A Secular Nation?
History has played a significant role in the Court's interpretation of the Establishment Clause. The average citizen, as well as the constitutional scholar, understands that the history surrounding the writing of the Constitution sheds light on what it meant to the men who wrote it, and to the people of the United States who ratified it through their duly elected representatives. Those who oppose government acknowledgment of religion invariably invoke the now famous words of Thomas Jefferson, who said that the Establishment Clause was intended to erect "a wall of separation" between church and state. Many Americans assume that Jefferson played an instrumental role in the adoption of the First Amendment and that his metaphor is an authoritative comment on its meaning. This belief, which has reached the status of a civic myth, has contributed to public confusion about the history and meaning of the First Amendment. Jefferson, in fact, had no role in the drafting of the Consti-tution or the Bill of Rights; indeed, he was in France, where he served as United States minister to the French government from 1785 to 1789. Jefferson's comment about a wall of separation was contained in a letter he wrote more than a decade after the Bill of Rights was ratified by the states.
Jefferson, the third president of the United States, was an advocate of the antireligious philosophy of the European Enlightenment. His position on the role of religion in public life stands in stark contrast to that of the nation's first president. George Washington was not only the first chief executive but also the president of the Constitutional Convention and presided over that body's deliberations. He was the most highly respected public figure of the day. In his first inaugural address, Washington deliberately made prayer a part of his first official act as president: "It would be peculiarly improper to omit in this first official act my fervent supplications to that Almighty Being who rules over the universe, who presides in the councils of nations, and whose providential aids can supply every human defect, that His benediction may consecrate to the liberties and happiness of the people of the United States a government instituted by themselves for these essential purposes."
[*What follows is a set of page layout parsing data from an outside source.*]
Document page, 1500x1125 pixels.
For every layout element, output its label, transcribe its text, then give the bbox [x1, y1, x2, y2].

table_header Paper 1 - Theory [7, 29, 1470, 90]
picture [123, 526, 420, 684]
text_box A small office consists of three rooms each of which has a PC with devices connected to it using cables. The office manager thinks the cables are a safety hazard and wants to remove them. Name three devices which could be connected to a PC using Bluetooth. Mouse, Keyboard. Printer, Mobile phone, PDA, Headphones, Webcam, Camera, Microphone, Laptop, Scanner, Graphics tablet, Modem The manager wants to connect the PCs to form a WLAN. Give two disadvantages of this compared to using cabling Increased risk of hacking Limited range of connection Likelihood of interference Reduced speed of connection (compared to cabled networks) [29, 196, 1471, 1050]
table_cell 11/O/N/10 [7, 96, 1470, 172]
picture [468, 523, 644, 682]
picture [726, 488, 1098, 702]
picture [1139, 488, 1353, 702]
The most compelling evidence of the meaning of the Establishment Clause is to be found in the actions of the Congress that drafted it and submitted it to the states for their approval. The first Congress is "a Congress whose constitutional decisions have always been regarded, as they should be regarded, as of the greatest weight in the interpretation of that fundamental instrument." On the same day it approved the language of the First Amendment, the first Congress urged the president to declare "a day of public thanksgiving and prayer, to be observed by acknowledging with grateful hearts the many signal favours of Almighty God." On the very same day it approved the language of the Establishment Clause, the first Congress reenacted the Northwest Ordinance. Article 3 thereof states: "Religion, morality, and knowledge being necessary to good government and the happiness of mankind, schools and the means of education shall forever be encouraged."
Congress made adherence to the Northwest Ordinance a condition of statehood.
The actions of the first Congress were a clear signal to the states that the members of that first Congress believed it was proper under the Establishment Clause for the federal government to acknowledge religion in various ways. The states ratified the First Amendment after the first Congress took these actions, and no records exist indicating that the states voiced disagreement with Congress' interpretation of the Establishment Clause, as evidenced by its actions. Thus it is fair to assume that the Bill of Rights was ratified with the understanding that those actions were proper under the First Amendment.
That this nation was founded on transcendent values that flow from a belief in a Supreme Being seems beyond dispute. The Declaration of Independence, which specifically invokes the Deity on four occasions, states: "We hold these truths to be self-evident, that all men are created equal, that they are endowed by their Creator, with certain unalienable rights, that among these are life, liberty, and the pursuit of happiness.-
Washington, in his farewell address, said: "Of all the dispositions and habits which lead to political prosperity, religion and morality are indispensable supports. ... Whatever may be conceded to the influence of refined education on minds of peculiar structure, reason and experience both forbid us to expect that national morality can prevail in exclusion of religious principle."
John Adams, the nation's second president, said: "Our Constitution was made only for a moral and religious people. It is wholly inadequate to the government of any other"
In Zorach v. Clauson, the Supreme Court said: "We are a religious people whose institutions presuppose a Supreme Being."
In School District of Abington Township., 374 U.S. 213, the Supreme Court said: "The fact that the Founding Fathers believed devotedly that there was a God and that the unalienable rights of man were rooted in Him is clearly evidenced in their writings, from the Mayflower Compact to the Constitution itself."
Thirty-five years ago Justice Arthur Goldberg warned that "untutored devotion to the concept of neutrality" can lead to "a brooding and pervasive devotion to the secular and a passive, or even active, hostility to the religious," a result "not only not compelled by the Constitution, but ... prohibited by it."
For these reasons, I believe that striking down Ohio's motto, "With God All Things Are Possible," would evince the kind of brooding devotion to the secular that Justice Goldberg warned against, and that indeed are contrary both to the Constitution itself and the history of this nation.--James Graham.